Extracted data entries
BEGIN

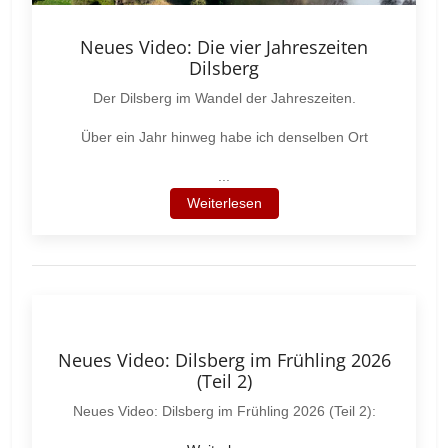
Neues Video: Die vier Jahreszeiten
Dilsberg
Der Dilsberg im Wandel der Jahreszeiten.
Über ein Jahr hinweg habe ich denselben Ort
...
Weiterlesen
Neues Video: Dilsberg im Frühling 2026
(Teil 2)
Neues Video: Dilsberg im Frühling 2026 (Teil 2):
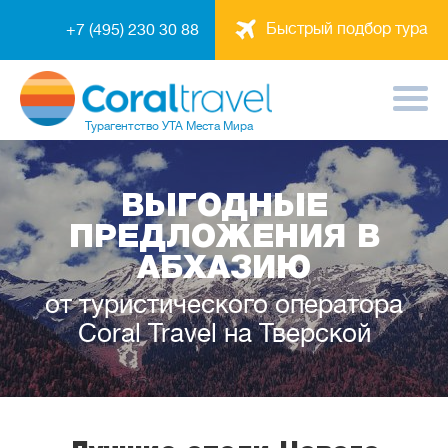
Быстрый подбор тура
+7 (495) 230 30 88
Турагентство
УТА Места Мира
ВЫГОДНЫЕ
ПРЕДЛОЖЕНИЯ В
АБХАЗИЮ
от туристического оператора
Coral Travel на Тверской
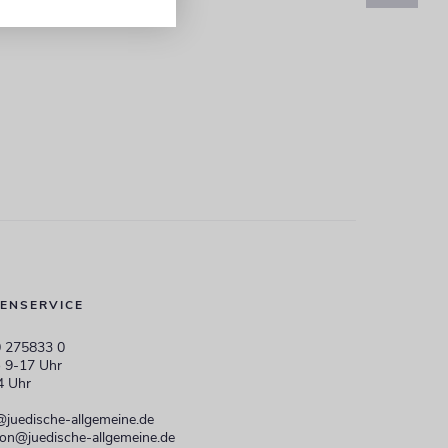
ENSERVICE
 275833 0
 9-17 Uhr
4 Uhr
@juedische-allgemeine.de
ion@juedische-allgemeine.de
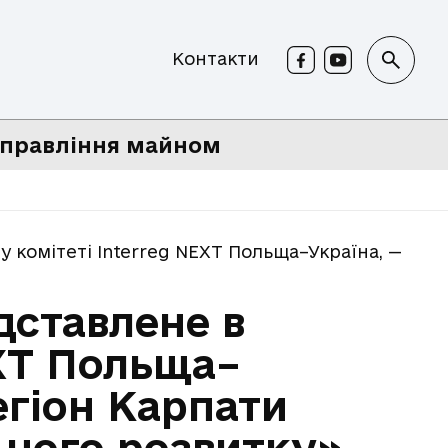
Контакти
правління майном
омітеті Interreg NEXT Польща–Україна, — Правл
дставлене в
EXT Польща–
егіон Карпати
ьного розвитку»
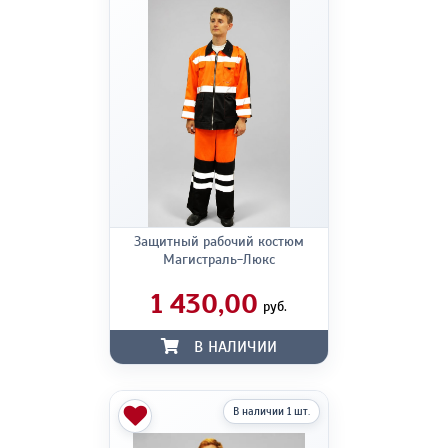
Защитный рабочий костюм
Магистраль-Люкс
1 430,00
руб.
В НАЛИЧИИ
В наличии 1 шт.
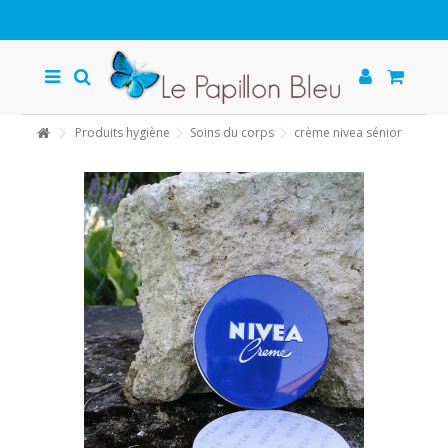
Produits hygiène
Soins du corps
crème nivea sénior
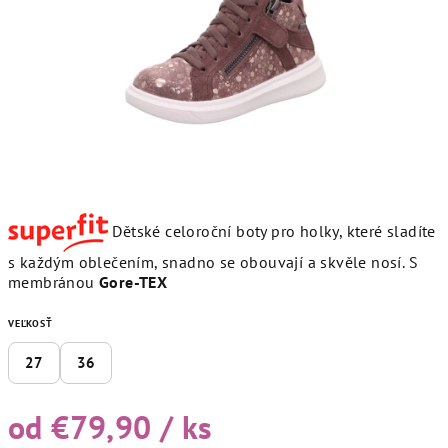
hviezdičiek.
D
ětské celoroční boty pro holky, které sladíte
s každým oblečením, snadno se obouvají a skvěle nosí. S
membránou
Gore-TEX
VEĽKOSŤ
27
36
od
€79,90
/ ks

END

Problem to work on
Reproduce the data above with every "Teil 2" swapped for "Teil 3", leaving all other text unchanged. Leave the pictures out of your answer.

Output below
Neues Video: Die vier Jahreszeiten
Dilsberg
Der Dilsberg im Wandel der Jahreszeiten.
Über ein Jahr hinweg habe ich denselben Ort
...
Weiterlesen
Neues Video: Dilsberg im Frühling 2026
(Teil 3)
Neues Video: Dilsberg im Frühling 2026 (Teil 3):
Быстрый подбор тура
+7 (495) 230 30 88
Турагентство
УТА Места Мира
ВЫГОДНЫЕ
ПРЕДЛОЖЕНИЯ В
АБХАЗИЮ
от туристического оператора
Coral Travel на Тверской
ENSERVICE
 275833 0
 9-17 Uhr
4 Uhr
@juedische-allgemeine.de
ion@juedische-allgemeine.de
Контакти
правління майном
омітеті Interreg NEXT Польща–Україна, — Правл
дставлене в
EXT Польща–
егіон Карпати
ьного розвитку»
Защитный рабочий костюм
Магистраль-Люкс
1 430,00
руб.
В НАЛИЧИИ
В наличии 1 шт.
Produits hygiène
Soins du corps
crème nivea sénior
hviezdičiek.
D
ětské celoroční boty pro holky, které sladíte
s každým oblečením, snadno se obouvají a skvěle nosí. S
membránou
Gore-TEX
VEĽKOSŤ
27
36
od
€79,90
/ ks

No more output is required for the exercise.